Ultraviolent job options


Comics influenced tale of assassin's apprentice


Published: Jun 09 2014, 01:01:am



Sunday, November 20, 1994.
THE PROFESSIONAL [French release title: LEON]. Music by Eric Serra. Written and directed by Luc Besson. Running time: 106 minutes. Restricted with the B.C. Classifier's warning: frequent violence.
DECISIONS, DECISIONS . . .
    When bloody-minded officers of the federal Drug Enforcement Agency blow away her father, stepmother, stepsister and kid brother, 12-year-old Mathilda Landau (Natalie Portman) faces a terrible choice.
    She can flee the scene. Then, after laying low for about 10 years, she can look for a Specialist like Sylvester Stallone [in the movie released in October 1994] to take out the bad guys for her.
    Or, she can go next door and seek help from her seedy, soulful neighbour Leon (Jean Reno). He’s The Professional, and what he lacks in well-defined musculature, he more than makes up for in dogged dedication and immediate firepower.
    Mathilda has to think fast. Corrupt Norman Stansfield (Gary Oldman) and his murderous crew are counting bodies in her family's New York City apartment and are sure to notice that they’re one short.
    Nasty, nasty . . .
    When it comes to the old ultraviolence, few filmmakers are as simple-hearted as Luc Besson. “I’m the type who won’t harm a fly,” says the Paris-born writer-director, “and I’m very forgiving.
    “But, if somebody in the street tries to knock on my daughter, I would kill the guy in five seconds. I try to be a normal human being, but I’m a beast on this part.”
    Besson, an instinctive auteur, indulges in style-over-substance cinema. A comic-book buff rather than a classic movie fan, he’s said that “comics have a certain influence over my approach to narrative.”
    He demonstrated his “bam-bam-bam” theory of story-telling in 1990’s La Femme Nikita. It was about an amoral punkette who is recruited for work as an assassin by a secret French government agency.
    Besson does it again in The Professional. His first English-language picture, it features a scene in which the newly orphaned Mathilda asks sinister, sympathetic Leon “what exactly do you do?”
    “Cleaner,” he says. (Actor Reno turned up near the end of Nikita’s tale as Victor, a professional killer identified as “the cleaner.”)
    “You mean you’re a hit man?” (And how. In The Professional’s opening scene, stealthy Leon wipes out six heavily armed men for his Italian-American boss.)
    “Yeah,” he admits.
    “Cool,” says Mathilda appraisingly. A survivor, the child decides that contract murder is a trade with a future in modern America. She insists that Leon accept her as an apprentice.
    There‘s no denying the ghastly fascination in Besson’s modern-dress fairy tale. It’s an urban Jungle Book with a female Mowgli, and screen newcomer Portman is entirely compelling as the vengeance-driven child-woman.
    So, too, actor Oldman, irredeemably evil as the drugged-out drug enforcer. One could develop a fine, entirely valid Marxist interpretation of Besson’s nihilistic thriller as proletarian psycho-drama.
    One could also dismiss it as one more example of an anti-authoritarian film-maker passing off mass murder as an art form. His bam-bam-bam crowd is not known for its socio-political activism, after all.
    One for the mayhem market, Besson’s The Professional really is cool. It’s also junk.

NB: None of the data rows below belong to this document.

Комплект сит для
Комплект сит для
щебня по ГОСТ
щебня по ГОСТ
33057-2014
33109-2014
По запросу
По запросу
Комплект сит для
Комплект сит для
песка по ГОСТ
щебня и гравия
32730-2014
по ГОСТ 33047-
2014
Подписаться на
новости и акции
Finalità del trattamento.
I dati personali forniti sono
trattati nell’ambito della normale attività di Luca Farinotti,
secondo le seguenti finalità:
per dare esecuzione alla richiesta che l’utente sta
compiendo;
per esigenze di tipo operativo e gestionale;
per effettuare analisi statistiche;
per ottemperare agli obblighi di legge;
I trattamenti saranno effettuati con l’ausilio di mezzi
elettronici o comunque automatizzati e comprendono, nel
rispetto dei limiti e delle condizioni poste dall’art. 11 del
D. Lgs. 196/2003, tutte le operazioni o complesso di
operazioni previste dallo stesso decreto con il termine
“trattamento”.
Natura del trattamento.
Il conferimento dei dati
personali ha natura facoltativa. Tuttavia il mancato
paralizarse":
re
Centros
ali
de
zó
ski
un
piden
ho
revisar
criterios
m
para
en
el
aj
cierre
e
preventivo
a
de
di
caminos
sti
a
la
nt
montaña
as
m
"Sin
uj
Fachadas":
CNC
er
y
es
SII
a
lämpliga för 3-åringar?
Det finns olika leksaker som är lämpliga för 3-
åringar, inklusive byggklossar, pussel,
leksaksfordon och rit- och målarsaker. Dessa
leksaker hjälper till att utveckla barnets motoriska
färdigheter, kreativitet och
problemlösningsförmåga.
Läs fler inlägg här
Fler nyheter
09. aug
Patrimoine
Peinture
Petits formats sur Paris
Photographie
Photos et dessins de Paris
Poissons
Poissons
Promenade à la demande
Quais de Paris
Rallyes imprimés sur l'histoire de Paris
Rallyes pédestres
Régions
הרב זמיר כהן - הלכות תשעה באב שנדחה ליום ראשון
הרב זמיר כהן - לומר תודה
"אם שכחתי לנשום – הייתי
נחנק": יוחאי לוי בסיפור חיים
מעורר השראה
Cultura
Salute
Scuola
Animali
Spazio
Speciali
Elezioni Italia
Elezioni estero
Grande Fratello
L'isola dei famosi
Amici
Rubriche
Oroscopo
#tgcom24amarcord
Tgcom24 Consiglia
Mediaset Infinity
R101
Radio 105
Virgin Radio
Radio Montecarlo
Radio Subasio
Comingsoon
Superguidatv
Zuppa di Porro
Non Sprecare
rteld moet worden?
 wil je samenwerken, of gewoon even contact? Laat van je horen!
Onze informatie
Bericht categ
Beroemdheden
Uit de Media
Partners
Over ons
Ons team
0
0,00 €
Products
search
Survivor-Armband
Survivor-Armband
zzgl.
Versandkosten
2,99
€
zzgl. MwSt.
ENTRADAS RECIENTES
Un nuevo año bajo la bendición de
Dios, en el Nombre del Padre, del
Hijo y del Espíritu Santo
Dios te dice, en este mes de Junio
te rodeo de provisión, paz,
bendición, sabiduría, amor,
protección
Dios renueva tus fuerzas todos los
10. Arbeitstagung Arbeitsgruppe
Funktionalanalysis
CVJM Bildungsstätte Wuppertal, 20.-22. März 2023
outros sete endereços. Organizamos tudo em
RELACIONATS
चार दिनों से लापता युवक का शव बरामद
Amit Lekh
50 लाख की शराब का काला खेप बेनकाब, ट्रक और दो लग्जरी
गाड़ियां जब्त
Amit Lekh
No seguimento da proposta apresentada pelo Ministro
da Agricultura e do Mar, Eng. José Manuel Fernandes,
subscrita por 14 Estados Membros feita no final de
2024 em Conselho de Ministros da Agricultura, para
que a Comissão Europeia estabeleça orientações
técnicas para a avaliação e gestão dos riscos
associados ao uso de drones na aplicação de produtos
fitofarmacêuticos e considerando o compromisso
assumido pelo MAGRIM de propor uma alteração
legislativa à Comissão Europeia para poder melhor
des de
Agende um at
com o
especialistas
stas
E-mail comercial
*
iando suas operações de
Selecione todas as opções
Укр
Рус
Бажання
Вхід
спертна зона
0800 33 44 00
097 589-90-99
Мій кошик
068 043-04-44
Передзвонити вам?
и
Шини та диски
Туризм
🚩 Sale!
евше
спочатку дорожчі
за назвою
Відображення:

The above is a restored version of a Province review by Michael Walsh originally published in 1994. For additional information on this archived material, please visit my FAQ.

Afterword: Twenty years on, my opinion of director Besson's first American feature (and the influence of comics on the cinema) has become more positive. I now believe that his bam-bam-bam crowd has more socio-political savvy than I gave it credit for back then. I also should point out that the above review was my reaction to the 1994, 106-minute theatrical release. I've since learned that a 133-minute director's cut was shown in France in 1996 (and is currently available on DVD). In the extended version, there is a scene in which the child-woman Mathilda asks Leon to have sex with her (he refuses). I don't know how I would have reacted to that at the time, but I'm now willing to concede that the scene just might serve a valid narrative purpose. Disturbing, yes, but he did refuse, after all.